Religion and religious conflict have long been part of Nigerian politics and public life. In the 1950s, while Nigeria remained under British rule, Islamic personal law, Sharia, was incorporated into the country’s legal system. In the late 1960s, religion was one factor in the internal conflict that eventually erupted into the Biafra war (1967-1970), which killed as many as 600,000 people.

Since the mid-1980s, however, tension between Christians and Muslims has become an even more consistent feature of Nigerian politics. In 1986, the country’s then Muslim military ruler made Nigeria a member of the Organization of the Islamic Conference, provoking an immediate outcry from many Christians, who objected to the implication that Nigeria was an officially Islamic country. In response, Nigerian Christians began to push the government to establish formal diplomatic relations with the state of Israel, which occurred in the early 1990s.

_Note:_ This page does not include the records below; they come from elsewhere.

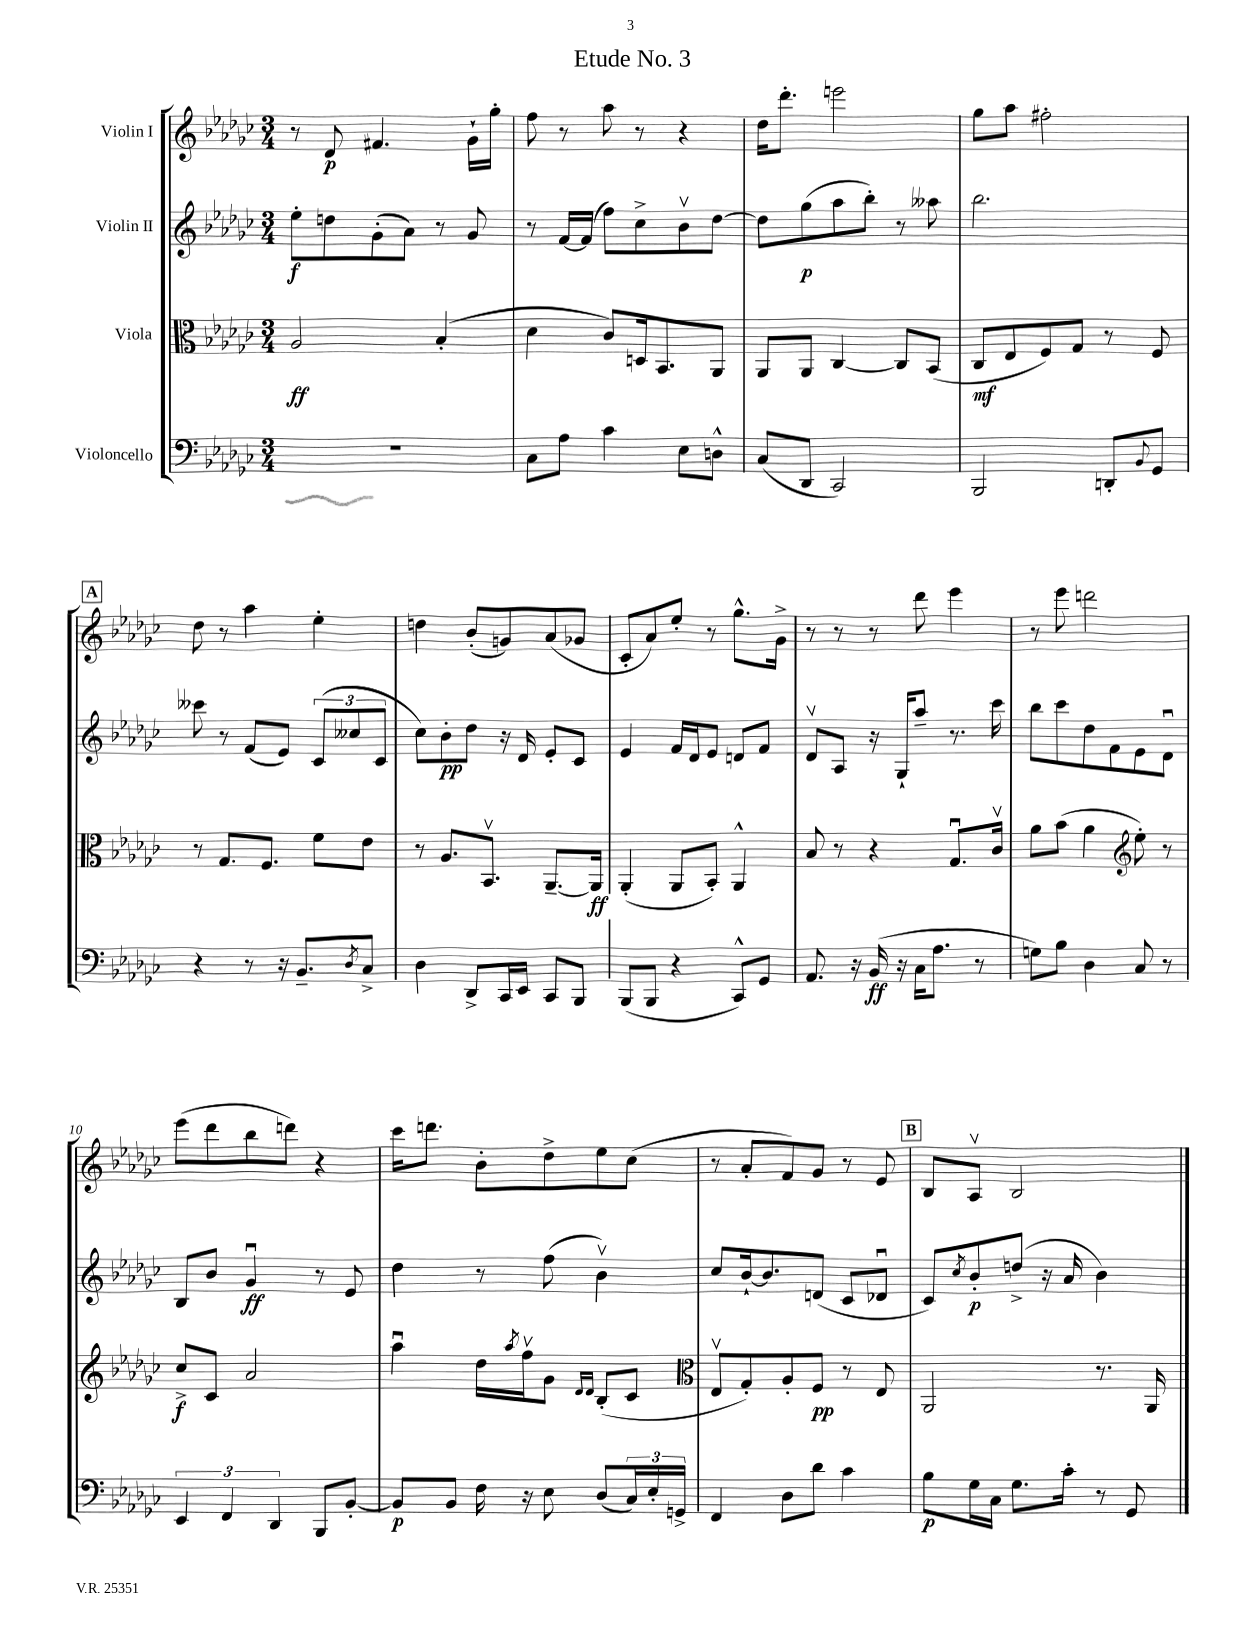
\header { title = "Etude No. 3" }
<<
\new StaffGroup <<
\new Staff = "s0" \with { instrumentName = "Violin I" } {
    \clef treble \key ges \major \numericTimeSignature \time 3/4
    r8 des'8\p fis'4. ges'16-! ges''16-. |
    f''8 r8 aes''8 r8 r4 |
    des''16 des'''8.-. e'''2 |
    ges''8 aes''8 fis''2-. |
    \mark \markup { \box "A" } des''8 r8 aes''4 ees''4-. |
    d''4 bes'8-.( g'8) aes'8( ges'8 |
    ces'8-. aes'8) ees''8-. r8 ges''8.-^ ges'16-> |
    r8 r8 r8 des'''8 ees'''4 |
    r8 ees'''8 d'''2 |
    ees'''8( des'''8 bes''8 d'''8) r4 |
    ces'''16 d'''8. bes'8-. des''8-> ees''8 ces''8( |
    r8 aes'8-. f'8) ges'8 r8 ees'8 |
    \mark \markup { \box "B" } bes8 aes8\upbow bes2 \bar "|." |
}
\new Staff = "s1" \with { instrumentName = "Violin II" } {
    \clef treble \key ges \major \numericTimeSignature \time 3/4
    ees''8-.\f d''8 ges'8-.( aes'8) r8 ges'8 |
    r8 f'16~ f'16( f''8) ces''8-> bes'8\upbow des''8~ |
    des''8 ges''8\p( aes''8 bes''8-.) r8 aeses''8 |
    bes''2. |
    \mark \markup { \box "A" } ceses'''8 r8 f'8( ees'8) \tuplet 3/2 { ces'8( ceses''8 ces'8 } |
    ces''8) bes'8-.\pp des''8 r16 des'16 ees'8-. ces'8 |
    ees'4 f'16 des'16 ees'8 d'8 f'8 |
    des'8\upbow aes8 r16 ges16-! aes''8-- r8. ces'''16 |
    bes''8 ces'''8 des''8 f'8 ees'8 des'8\downbow |
    bes8 bes'8 ges'4\downbow\ff r8 ees'8 |
    des''4 r8 f''8( bes'4\upbow) |
    ces''8 bes'16~-! bes'8. d'8( ces'8 des'8\downbow |
    \mark \markup { \box "B" } ces'8) \acciaccatura { ces''8 } bes'8-.\p d''8->( r16 aes'16 bes'4) \bar "|." |
}
\new Staff = "s2" \with { instrumentName = "Viola" } {
    \clef alto \key ges \major \numericTimeSignature \time 3/4
    aes2\ff bes4-.( |
    des'4 ces'8) d16 bes,8. aes,8 |
    aes,8 aes,8 ces4~ ces8 bes,8( |
    ces8\mf ees8 f8) ges8 r8 f8 |
    \mark \markup { \box "A" } r8 ges8. f8. f'8 ees'8 |
    r8 aes8. bes,8.\upbow aes,8.~-- aes,16\ff |
    aes,4-.( aes,8 bes,8-.) aes,4-^ |
    bes8 r8 r4 ges8.\downbow ces'16\upbow |
    aes'8 bes'8( aes'4 \clef treble ees''8-.) r8 |
    ces''8->\f ces'8 aes'2 |
    aes''4\downbow des''16 \acciaccatura { aes''8 } f''16\upbow ges'8 \grace { des'16 des'16 } bes8-.( ces'8 |
    \clef alto ees8\upbow ges8-.) aes8-. f8\pp r8 ees8 |
    \mark \markup { \box "B" } aes,2 r8. aes,16 \bar "|." |
}
\new Staff = "s3" \with { instrumentName = "Violoncello" } {
    \clef bass \key ges \major \numericTimeSignature \time 3/4
    R2. |
    ces8 aes8 ces'4 ees8 d8-^ |
    ces8( des,8 ces,2) |
    bes,,2 d,8-. \appoggiatura { bes,8 } ges,8 |
    \mark \markup { \box "A" } r4 r8 r16 bes,8.-- \acciaccatura { des8 } ces8-> |
    des4 des,8-> ces,16 ees,16 ces,8 bes,,8 |
    bes,,8( bes,,8 r4 ces,8-^) ges,8 |
    aes,8. r16 bes,16\ff( r16 ces16 aes8. r8 |
    g8) bes8 des4 ces8 r8 |
    \tuplet 3/2 { ees,4 f,4 des,4 } bes,,8 bes,8~-. |
    bes,8\p bes,8 f16 r16 ees8 des8( \tuplet 3/2 { ces16) ees16-. g,16-> } |
    f,4 des8 des'8 ces'4 |
    \mark \markup { \box "B" } bes8\p ges16 ces16 ges8. ces'16-. r8 ges,8 \bar "|." |
}
>>
>>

During President Obasanjo’s rule, Christian-Muslim tensions have deepened. Shortly after Obasanjo took office in 1999, states in the country’s northern half began to apply Sharia to criminal cases, provoking considerable insecurity and hostility on the part of Christians. Twelve states in the predominately Muslim north have established some form of Sharia. At the same time, many Christian churches, including independent evangelical and pentecostal churches as well as mainline denominations such as the Catholic and Anglican churches, have stepped up evangelistic and missionary efforts in Nigeria’s middle and northern states, further increasing tensions. Since 2001, incidents of Christian-Muslim violence have become both more frequent and bloodier. (For an historical overview of Nigeria’s religious groups see Historical Overview of Pentecostalism in Nigeria.)

Of course, religion is not the only divisive factor operating in Nigeria. The country’s oil wealth, which accounts for about three-quarters of the government’s revenues, is a potent fuel for both contention and corruption. Although the country’s oil earnings total more than $500 billion, more than a third of the population lives in what the World Bank terms “extreme poverty.” Most of the oil comes from the Niger delta, in the country’s south. In recent years, militias there have kidnapped foreign oil workers, attacked pipelines and engaged in battles with soldiers and police. Oil also accounts for part of Nigeria’s importance to the United States. Nigeria supplies about 9% of American crude imports, and steady production depends in part on political stability.

Still, whoever wins the presidential election, religious faith is likely to continue to exert a powerful influence on the country’s public life. It will continue to do so for as long as Nigeria’s people say they are Christians or Muslims first, Nigerians second.

Notes

1Religious affiliation and the relative size of the Muslim and Christian populations in Nigeria remain such sensitive issues that the government chose not to ask about religion in the national census conducted in 2006, the first in 15 years. In this report, data on religious affiliation is drawn from the 2003 Demographic and Health Survey of Nigeria.